In fact the value returned from this process may instead be the result of arbitrary code by implementing something known as the descriptor protocol. Although the code for creating methods is written in C, the power of descriptors is available to use in Python, so let’s explore it from that direction.

If an attribute implements the descriptor protocol, it will have a __get__() method defined which will be called with information about the lookup and the result returned as the result of the attribute lookup.

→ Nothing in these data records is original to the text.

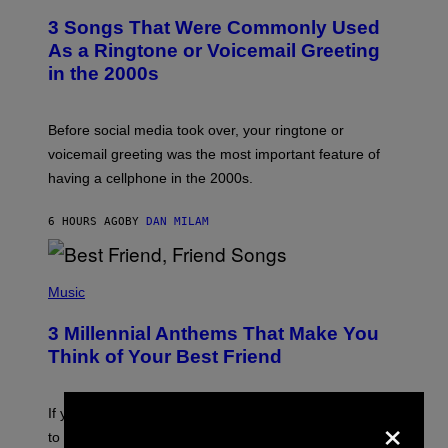
T
3 Songs That Were Commonly Used
O
B
As a Ringtone or Voicemail Greeting
Y
in the 2000s
G
R
E
G
Before social media took over, your ringtone or
O
R
voicemail greeting was the most important feature of
Y
having a cellphone in the 2000s.
B
O
J
6 HOURS AGO
BY
DAN MILAM
O
R
Q
U
P
E
H
Music
Z
O
/
T
G
3 Millennial Anthems That Make You
O
E
B
Think of Your Best Friend
T
Y
T
K
Y
E
I
×
V
If you need a song to send to your best friend right now
M
I
A
to let them know you’re thinking about them, here’s
N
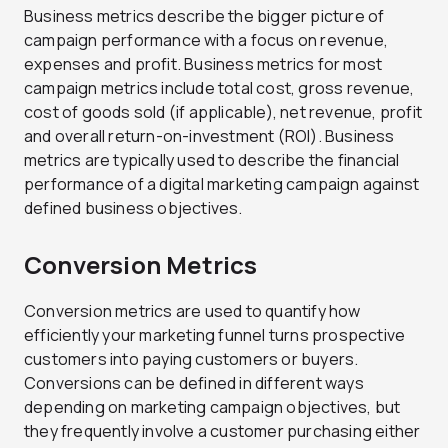
Business metrics describe the bigger picture of
campaign performance with a focus on revenue,
expenses and profit. Business metrics for most
campaign metrics include total cost, gross revenue,
cost of goods sold (if applicable), net revenue, profit
and overall return-on-investment (ROI). Business
metrics are typically used to describe the financial
performance of a digital marketing campaign against
defined business objectives.
Conversion Metrics
Conversion metrics are used to quantify how
efficiently your marketing funnel turns prospective
customers into paying customers or buyers.
Conversions can be defined in different ways
depending on marketing campaign objectives, but
they frequently involve a customer purchasing either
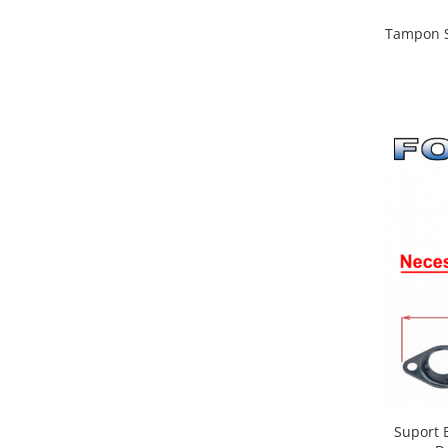
Tampon S
Suport B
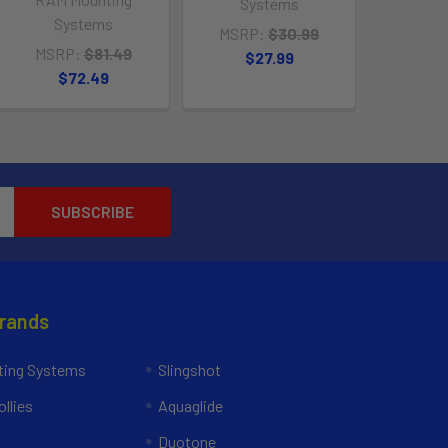
Systems
Systems
MSRP:
$30.99
MSRP:
$81.49
$27.99
$72.49
Brands
ing Systems
Slingshot
llies
Aquaglide
Duotone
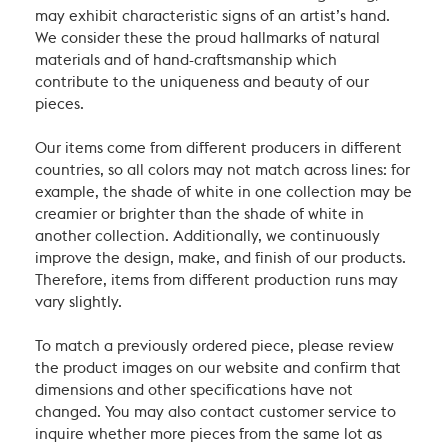
may exhibit characteristic signs of an artist’s hand.
We consider these the proud hallmarks of natural
materials and of hand-craftsmanship which
contribute to the uniqueness and beauty of our
pieces.
Our items come from different producers in different
countries, so all colors may not match across lines: for
example, the shade of white in one collection may be
creamier or brighter than the shade of white in
another collection. Additionally, we continuously
improve the design, make, and finish of our products.
Therefore, items from different production runs may
vary slightly.
To match a previously ordered piece, please review
the product images on our website and confirm that
dimensions and other specifications have not
changed. You may also contact customer service to
inquire whether more pieces from the same lot as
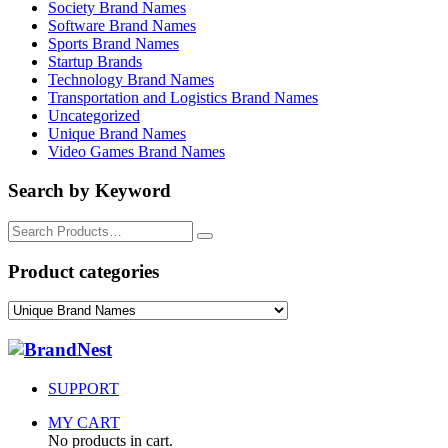
Society Brand Names
Software Brand Names
Sports Brand Names
Startup Brands
Technology Brand Names
Transportation and Logistics Brand Names
Uncategorized
Unique Brand Names
Video Games Brand Names
Search by Keyword
Search
for:
Product categories
SUPPORT
MY CART
No products in cart.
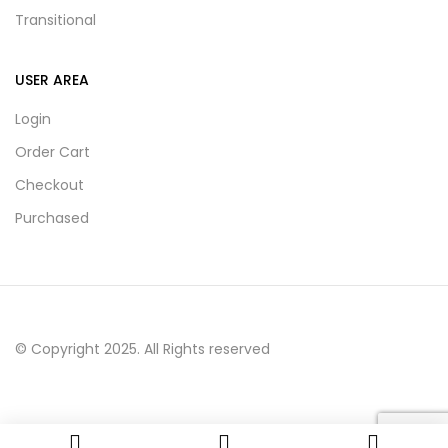
Transitional
USER AREA
Login
Order Cart
Checkout
Purchased
© Copyright 2025. All Rights reserved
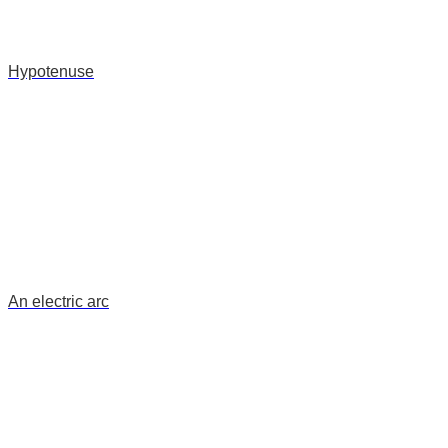
Hypotenuse
An electric arc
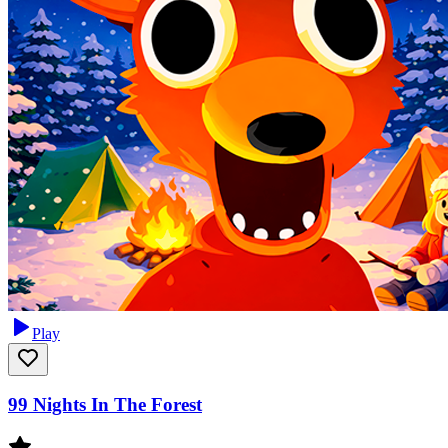
Play
99 Nights In The Forest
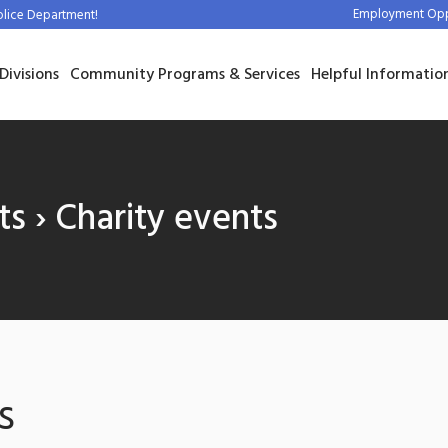
Employment Oppo
olice Department!
Divisions
Community Programs & Services
Helpful Informatio
ts
› Charity events
s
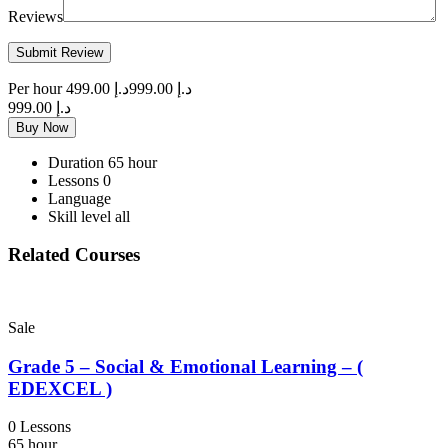
Reviews
Per hour
د.إ 499.00
د.إ 999.00
د.إ 999.00
Buy Now
Duration
65 hour
Lessons
0
Language
Skill level
all
Related Courses
Sale
Grade 5 – Social & Emotional Learning – (
EDEXCEL )
0 Lessons
65 hour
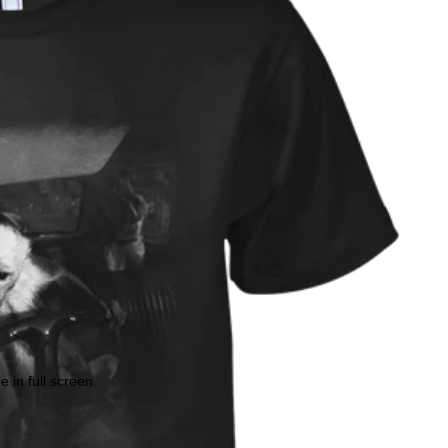
 in full screen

    >>> class ImADescriptor():  # because I have a __get__ method
    ...     def __get__(self, instance, owner):
    ...         return 7
    ...
    >>> class Foo():
    ...     bar = ImADescriptor()
    ...
    >>> f = Foo()
    >>> f.bar
    7

The __get__ method is called by Python infernal (whoops, internal) attribute lookup logic in ceval.c with a reference to the object that the attribute lookup started on so it can be used to create our bound method.

It turns out that functions implement this descriptor protocol! Take a look at the __get__ method on a function:

    >>> drawRect.__get__
    <method-wrapper '__get__' of function object at 0x114414268>

If we were writing out that method in Python, it might look something like

    class Function():
        def __get__(self, instance, owner):
            return functools.partial(self, instance)

So that’s how methodization works in Python!